If you’re a citizen of another country and want to travel to South Africa then you need a visa. The “visitor” visa is for international travellers who permanently reside outside South Africa. It’s also for those who wish to visit the country on a more temporary basis for tourism or business purposes. But it won’t last forever. Once acquired, this visa is valid for a no longer than 90 days.
The Rand is the official whole currency unit in South Africa. A Rand is the equivalent of 100 cents. Currency denominations include 5 cent, 10 cent, 20 cent and 50 cent coins, as well as 1, 2, and 5 Rand coins. Bank notes include denominations of R10, R20, R50, R100 and R200.
In South Africa, tips should be at least 10-15% of your bill. In some restaurants, the tip is included in the total.
Most international Credit Cards are accepted throughout South Africa, including Visa and Mastercard. Although widely used, American Express and Diners Club may not be accepted sometimes. ATM’s are widespread and most will allow visitors to withdraw Rand directly with bank or credit cards.
Forex desks are situated at most airports to exchange currency. In addition to this, most major retail banks are able to assist with currency exchange. These forex desks will produce a quote for the exchange which must be agreed to.
South Africa has a well developed healthcare system. There are both public and private hospitals throughout the country. Be sure to top up on medical insurance before you leave home. Well qualified doctors, dentists and specialists can be found easily, but it is advisable to make an appointment, unless it’s an emergency.
While most of South Africa is malaria-free, this mosquito-borne disease is prevalent throughout the year in the Kruger National Park and the low-lying areas of northern KwaZulu-Natal.
Consult a healthcare professional about a suitable prophylactic. Your choice of drug will depend on how long you are visiting the malarial area, the time of year and your personal health.
South Africa requires all travelers journeying from or transitioning through yellow-fever-risk countries to show proof of yellow fever vaccination by means of a valid yellow fever certificate.
Although English is widely spoken and used for informational signage, South Africa has a total of eleven official languages: Afrikaans, isiNdebele, isiXhosa, isiZulu, Sepedi, Sesotho, Setswana, Siswati, Tshivenda, Xitsonga, and English.
The South African electricity supply is 220/230 volts AC 50 HZ.
South Africa has a well-developed communications infrastructure. A number of network providers offer national coverage and there are well-established landline phone networks. Internet and Wi-Fi are easily accessible in most urban areas at hotels, restaurants, shopping centres, and public places.

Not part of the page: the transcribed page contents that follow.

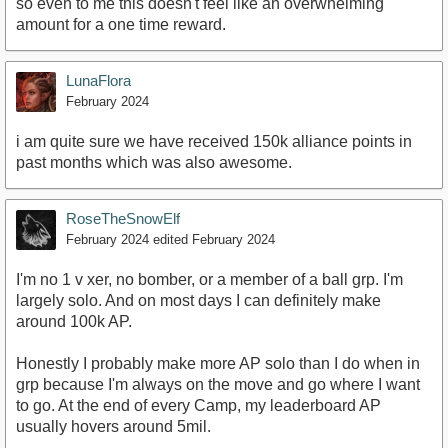
so even to me this doesn't feel like an overwhelming
amount for a one time reward.
LunaFlora
February 2024
i am quite sure we have received 150k alliance points in
past months which was also awesome.
RoseTheSnowElf
February 2024
edited February 2024
I'm no 1 v xer, no bomber, or a member of a ball grp. I'm
largely solo. And on most days I can definitely make
around 100k AP.
Honestly I probably make more AP solo than I do when in
grp because I'm always on the move and go where I want
to go. At the end of every Camp, my leaderboard AP
usually hovers around 5mil.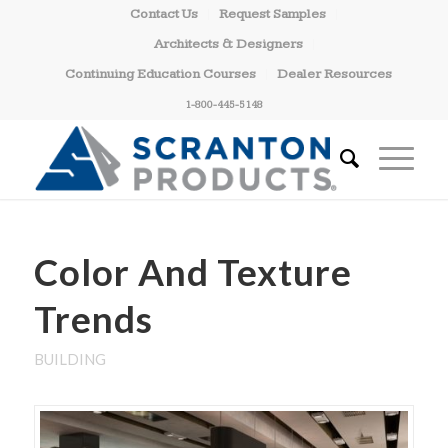
Contact Us
Request Samples
Architects & Designers
Continuing Education Courses
Dealer Resources
1-800-445-5148
Color And Texture
Trends
BUILDING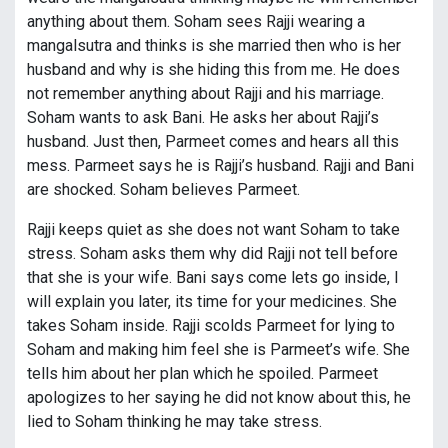
anything about them. Soham sees Rajji wearing a
mangalsutra and thinks is she married then who is her
husband and why is she hiding this from me. He does
not remember anything about Rajji and his marriage.
Soham wants to ask Bani. He asks her about Rajji’s
husband. Just then, Parmeet comes and hears all this
mess. Parmeet says he is Rajji’s husband. Rajji and Bani
are shocked. Soham believes Parmeet.
Rajji keeps quiet as she does not want Soham to take
stress. Soham asks them why did Rajji not tell before
that she is your wife. Bani says come lets go inside, I
will explain you later, its time for your medicines. She
takes Soham inside. Rajji scolds Parmeet for lying to
Soham and making him feel she is Parmeet’s wife. She
tells him about her plan which he spoiled. Parmeet
apologizes to her saying he did not know about this, he
lied to Soham thinking he may take stress.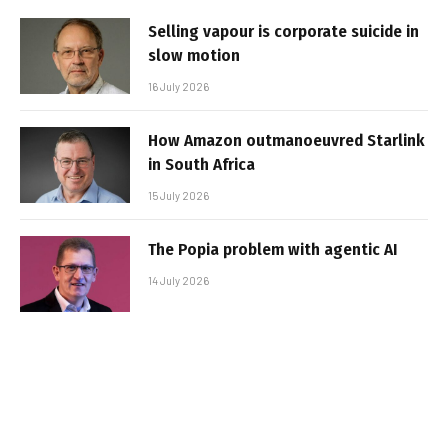
Selling vapour is corporate suicide in
slow motion
16 July 2026
How Amazon outmanoeuvred Starlink
in South Africa
15 July 2026
The Popia problem with agentic AI
14 July 2026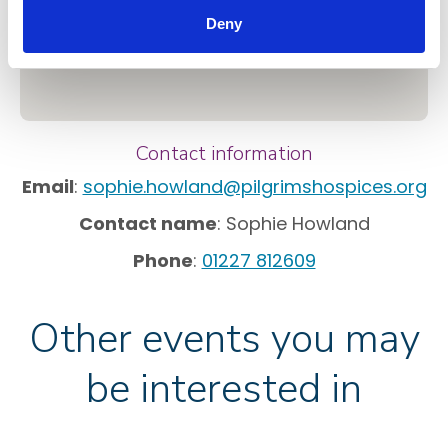
Deny
Contact information
Email
:
sophie.howland@pilgrimshospices.org
Contact name
: Sophie Howland
Phone
:
01227 812609
Other events you may
be interested in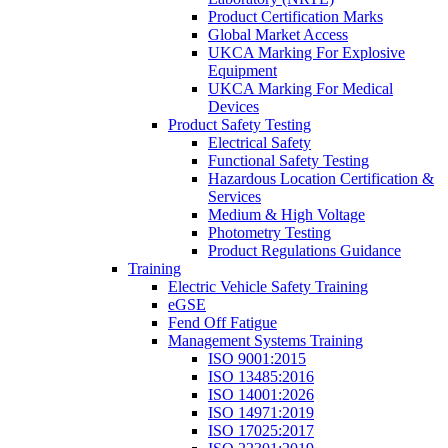
Product Certification Marks
Global Market Access
UKCA Marking For Explosive
Equipment
UKCA Marking For Medical
Devices
Product Safety Testing
Electrical Safety
Functional Safety Testing
Hazardous Location Certification &
Services
Medium & High Voltage
Photometry Testing
Product Regulations Guidance
Training
Electric Vehicle Safety Training
eGSE
Fend Off Fatigue
Management Systems Training
ISO 9001:2015
ISO 13485:2016
ISO 14001:2026
ISO 14971:2019
ISO 17025:2017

In urban areas, South Africa is known for having some of the safest and cleanest drinking water in the world. In more remote areas, travelers tend to use bottled water, which is available from most shops. Because South Africa has a warm climate, remember to always stay hydrated.
Major hotel chains have ensured facilities for travelers with special needs. If you require additional assistance, it is always advised that you verify with the accommodation the experiences you are interested in, to ensure that your needs are met. If you require additional dispensation or assistance when hiring a vehicle, most major car-rental companies are able to provide.
South Africa is in the southern hemisphere, so winter is in the middle of the year, and high summer is in December and January.
The warm season lasts for 5.7 months, from September 27 to March 17, with an average daily high temperature above 24ºC (75°F).
The hottest month of the year in Johannesburg is January, with an average high of 25,5ºC (78°F) and low of 15°C (59°F).